# How do you factor 8k^3 + 1?

##### 1 Answer
Feb 11, 2016

$\left(2 k + 1\right) \left(4 {k}^{2} - 2 k + 1\right)$

#### Explanation:

This is the factorization of perfect cubes.

The pattern for factoring perfect cubes is
$\left(a + b\right) \left({a}^{2} - a b + {b}^{2}\right)$
or
$\left(a - b\right) \left({a}^{2} + a b + {b}^{2}\right)$
The pattern is dependent upon the sign between the cubes.

a = the cubic factor of the first term
b = the cubic root of the second term

(first term, second term) (first term squared, first term x second term, second term squared.
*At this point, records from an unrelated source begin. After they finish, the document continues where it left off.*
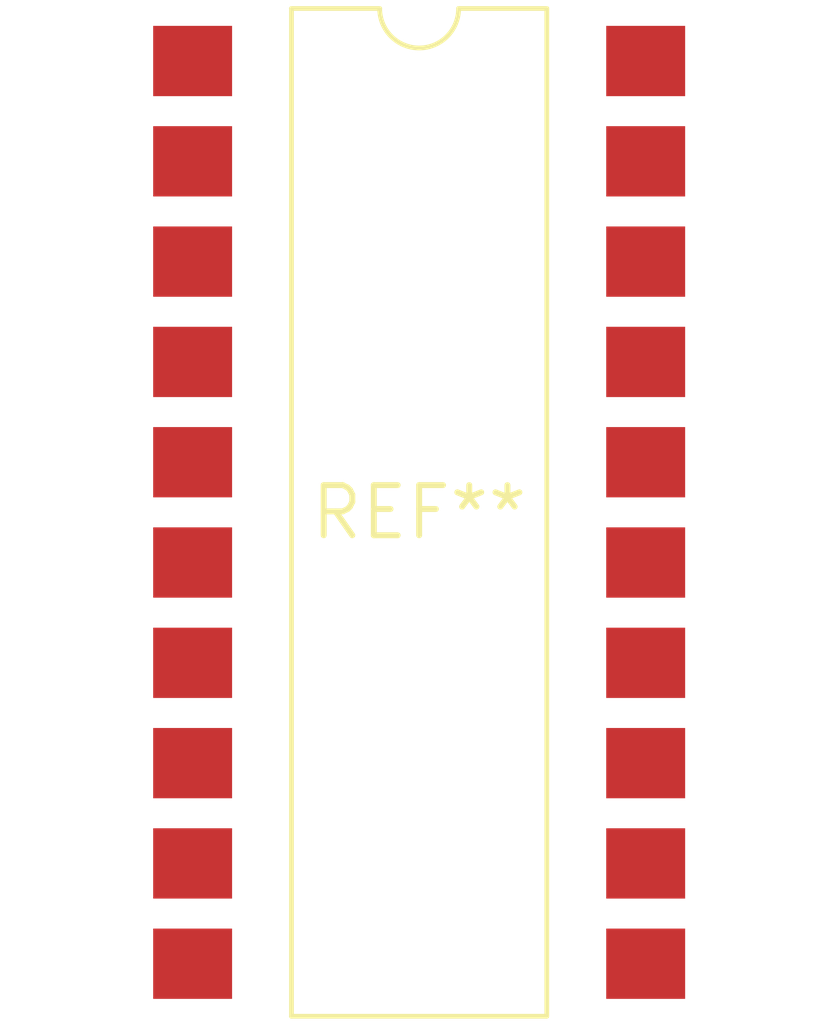
<source format=kicad_pcb>
(kicad_pcb (version 20240108) (generator pcbnew)

  (general
    (thickness 1.6)
  )

  (paper "A4")
  (layers
    (0 "F.Cu" signal)
    (31 "B.Cu" signal)
    (32 "B.Adhes" user "B.Adhesive")
    (33 "F.Adhes" user "F.Adhesive")
    (34 "B.Paste" user)
    (35 "F.Paste" user)
    (36 "B.SilkS" user "B.Silkscreen")
    (37 "F.SilkS" user "F.Silkscreen")
    (38 "B.Mask" user)
    (39 "F.Mask" user)
    (40 "Dwgs.User" user "User.Drawings")
    (41 "Cmts.User" user "User.Comments")
    (42 "Eco1.User" user "User.Eco1")
    (43 "Eco2.User" user "User.Eco2")
    (44 "Edge.Cuts" user)
    (45 "Margin" user)
    (46 "B.CrtYd" user "B.Courtyard")
    (47 "F.CrtYd" user "F.Courtyard")
    (48 "B.Fab" user)
    (49 "F.Fab" user)
    (50 "User.1" user)
    (51 "User.2" user)
    (52 "User.3" user)
    (53 "User.4" user)
    (54 "User.5" user)
    (55 "User.6" user)
    (56 "User.7" user)
    (57 "User.8" user)
    (58 "User.9" user)
  )

  (setup
    (pad_to_mask_clearance 0)
    (pcbplotparams
      (layerselection 0x00010fc_ffffffff)
      (plot_on_all_layers_selection 0x0000000_00000000)
      (disableapertmacros false)
      (usegerberextensions false)
      (usegerberattributes false)
      (usegerberadvancedattributes false)
      (creategerberjobfile false)
      (dashed_line_dash_ratio 12.000000)
      (dashed_line_gap_ratio 3.000000)
      (svgprecision 4)
      (plotframeref false)
      (viasonmask false)
      (mode 1)
      (useauxorigin false)
      (hpglpennumber 1)
      (hpglpenspeed 20)
      (hpglpendiameter 15.000000)
      (dxfpolygonmode false)
      (dxfimperialunits false)
      (dxfusepcbnewfont false)
      (psnegative false)
      (psa4output false)
      (plotreference false)
      (plotvalue false)
      (plotinvisibletext false)
      (sketchpadsonfab false)
      (subtractmaskfromsilk false)
      (outputformat 1)
      (mirror false)
      (drillshape 1)
      (scaleselection 1)
      (outputdirectory "")
    )
  )

  (net 0 "")

  (footprint "SMDIP-20_W11.48mm" (layer "F.Cu") (at 0 0))

)

</source>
The pattern of the pattern of the signs follows the SOAP rule
S - Same Sign
O - Opposite Sign
AP - Always Positive

(Same Sign) (Opposite Sign, Always Positive)

$8 {k}^{3} + 1$
The cubic factor of $8 {k}^{3}$ is 2k
The cubic factor of 1 is 1

$a = 2 k$
$b = 1$

$\left(2 k + 1\right) \left({\left(2 k\right)}^{2} - \left(2 k\right) \left(1\right) + {\left(1\right)}^{2}\right)$
$\left(2 k + 1\right) \left(4 {k}^{2} - 2 k + 1\right)$